Extract the text from the entries below and copy every line word for word. Don't include the pictures in your answer.
———
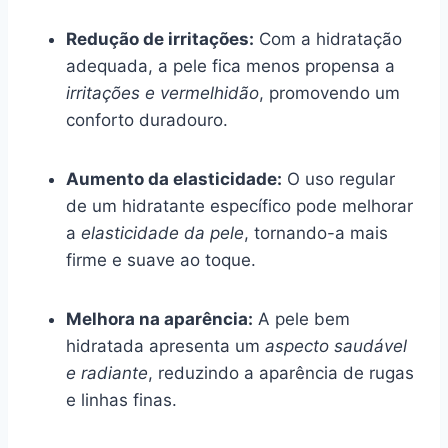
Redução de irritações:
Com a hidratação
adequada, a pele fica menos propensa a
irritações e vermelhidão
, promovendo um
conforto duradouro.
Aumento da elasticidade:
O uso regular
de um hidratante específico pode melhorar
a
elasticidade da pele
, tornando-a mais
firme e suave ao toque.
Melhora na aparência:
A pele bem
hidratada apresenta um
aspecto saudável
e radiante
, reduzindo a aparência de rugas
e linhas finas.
———
Written response =
Redução de irritações:
Com a hidratação
adequada, a pele fica menos propensa a
irritações e vermelhidão
, promovendo um
conforto duradouro.
Aumento da elasticidade:
O uso regular
de um hidratante específico pode melhorar
a
elasticidade da pele
, tornando-a mais
firme e suave ao toque.
Melhora na aparência:
A pele bem
hidratada apresenta um
aspecto saudável
e radiante
, reduzindo a aparência de rugas
e linhas finas.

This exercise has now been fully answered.